Friday, October 23, 2009

Today on Kresta - October 23, 2009

Talking about the "things that matter most" on Oct. 23
LIVE FROM THE STUDIOS OF KVSS IN OMAHA, NE

4:00 – Kresta Comments

4:20 – Rendezvous with Destiny: Ronald Reagan and the Campaign That Changed America

As late as Election Day, headlines across the county blared that the race was “too close to call.” Even on the verge of his historic triumph in the 1980 presidential election, political observers continued to underestimate Ronald Wilson Reagan. In Rendezvous with Destiny, the long-awaited follow-up to his widely praised account of Reagan’s insurgent campaign that nearly wrested the 1976 Republican nomination from President Gerald Ford, Craig Shirley tells the incredible behind-the-scenes story of Reagan’s improbable run to the White House in 1980—of how the “too close to call” election became a landslide victory over incumbent Jimmy Carter and independent candidate John Anderson. And this, Shirley shows, was no ordinary election. It dramatically altered the course of American—and world—history. Reagan’s victory gave rise to a new generation of conservatism, ended liberalism’s half-century reign of dominance, reversed the second-worst economic crisis in American history, and led to participation with Margaret Thatcher and Pope John Paul II in the demise of the mighty Soviet Union.

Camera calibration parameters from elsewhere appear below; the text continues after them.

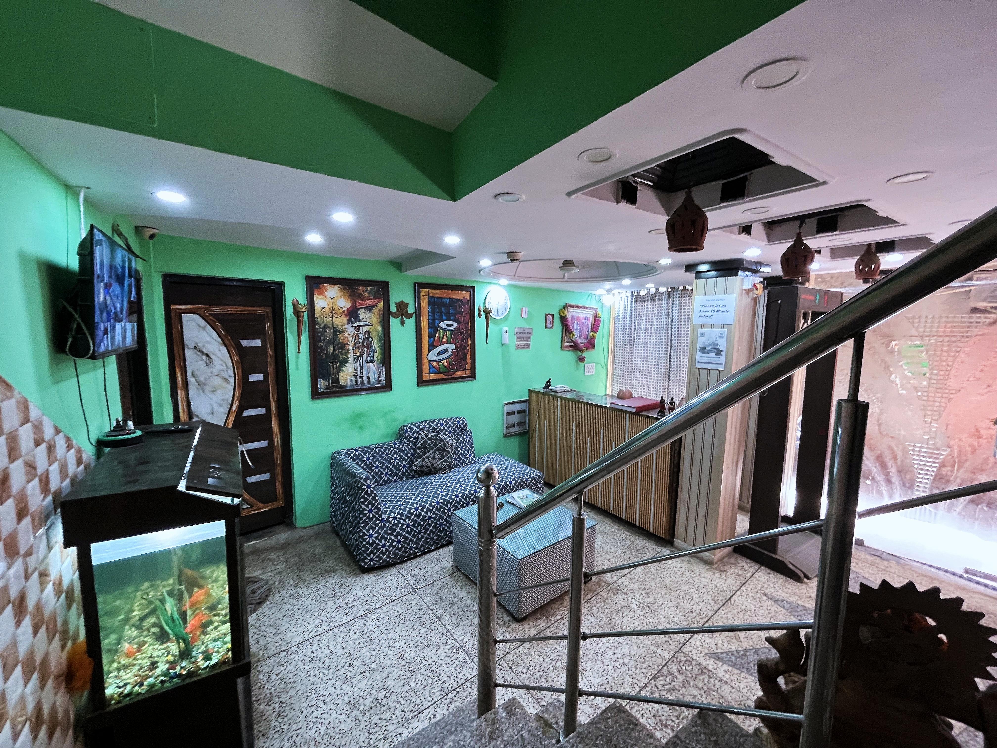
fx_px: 403
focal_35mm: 14
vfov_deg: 85.7
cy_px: 374
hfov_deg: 102.1
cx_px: 498
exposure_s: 1/20
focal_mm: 1.54
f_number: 2.4
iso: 200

4:40 – Reconnect: When Your Kids Are Connected To Everything But You!
Cell phones, laptops, Facebook, Myspace, IPods, YouTube, texting, instant message, and more. Kids today are growing up in a very different world than that baby boomers did. What happens when your kids are connected to everything but you? Al Menconi has some advice.

5:00 – Marriage in the Lord
Deacon James Keating, Ph.D
., explores the theological and spiritual meaning of the sacrament of marriage. Using the Catechism of the Catholic Church as a touchstone, Deacon Keating challenges listeners to go to the depths of what it means to be married in the Lord. Learn that Catholic marriage offers much more than simply the “spiritualization” of what the state calls legal marriage; Understand this sacrament carries the force of divine love; Experience the adventure of man and wife dying-to-self in the face of faithful love; Discover how two hearts are formed and made holy in the self-sacrifice that is their mutual self-giving in Christ; And much more!

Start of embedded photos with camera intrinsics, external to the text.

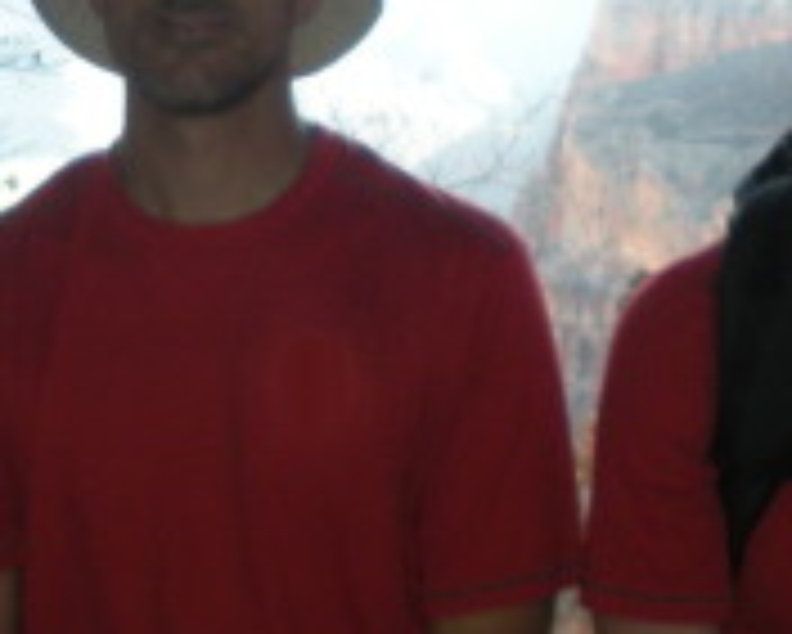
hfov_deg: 12.0
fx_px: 3753
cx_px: 288
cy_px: 45
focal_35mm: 160
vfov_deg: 9.6
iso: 100
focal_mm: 6.3
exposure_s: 1/60
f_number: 3.5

5:20 – Anglicans, Come Home: Vatican Throws The Doors Wide Open
Pope Benedict is promulgating an apostolic constitution that will permit Anglican communities whose members wish to be received into the Catholic Church to do so as communities. The papal document allows for the creation of "personal ordinariates" to be headed by formerly Anglican priests, providing a structure within the Catholic hierarchy to supervise the pastoral care of Anglicans who have become Catholics. These "personal ordinariates" would be integrated into national episcopal conferences, but encouraged to preserve the distinctive aspects of the Anglican tradition. The response continues to pour in from around the world, and Fr. Christopher Phillips, pastor of one of the first “personal parishes” in the US, established primarily for former Episcopalians who converted to the Catholic Church, is here to weigh in.

5:40 – Amelia / Pope John Paul II Film Festival
At a glance, the festival selections include many titles that would be at home at, say, the Creation Film Festival or the Heartland Film Festival. There’s The Boy in the Striped Pajamas, a moral parable about the friendship of two boys on opposite sides of a Nazi camp fence. Bandslam, a Walden/Summit musical-comedy-romance. Bella, an award-winning tale about a crisis pregnancy produced by Catholics but popular with Christians of all stripes. But there’s also The 13th Day, a stylish Catholic-produced British indie about the 1917 Marian apparitions and “miracle of the sun” at Fatima, Portugal. It’s Miami’s brand-new John Paul II International Film Festival (October 27–November 7) and it aspires to be a festival with a difference. Film Critic Steven Greydanus is here to discuss it.